%%

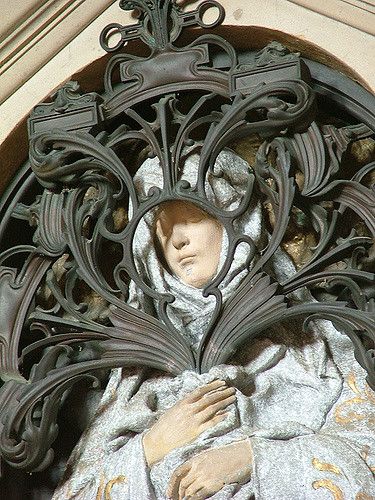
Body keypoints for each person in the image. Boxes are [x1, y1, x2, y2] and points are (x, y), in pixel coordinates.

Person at [53, 150, 375, 499]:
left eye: (192, 217)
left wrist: (253, 457)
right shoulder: (138, 382)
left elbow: (365, 452)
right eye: (161, 229)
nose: (177, 240)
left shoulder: (310, 349)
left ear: (236, 222)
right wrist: (152, 445)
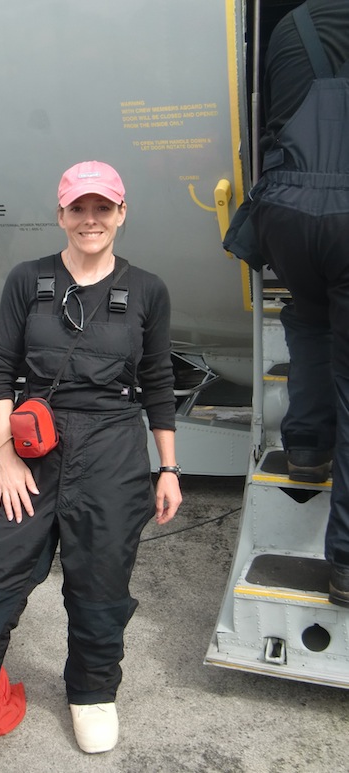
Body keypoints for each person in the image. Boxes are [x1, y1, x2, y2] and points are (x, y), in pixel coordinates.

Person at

%%

### What you will do
Everything from the top line of the data down to and including the line with "right wrist: (152, 445)" is to be copied, except the pictures.

### Written reply
Body keypoints for each person in the image. Boxes are [x1, y1, x2, y2] and points are (x, y), in pixel coordinates.

Person at [53, 150, 375, 499]:
left eye: (192, 217)
left wrist: (253, 457)
right shoulder: (138, 382)
left elbow: (365, 452)
right eye: (161, 229)
nose: (177, 240)
left shoulder: (310, 349)
left ear: (236, 222)
right wrist: (152, 445)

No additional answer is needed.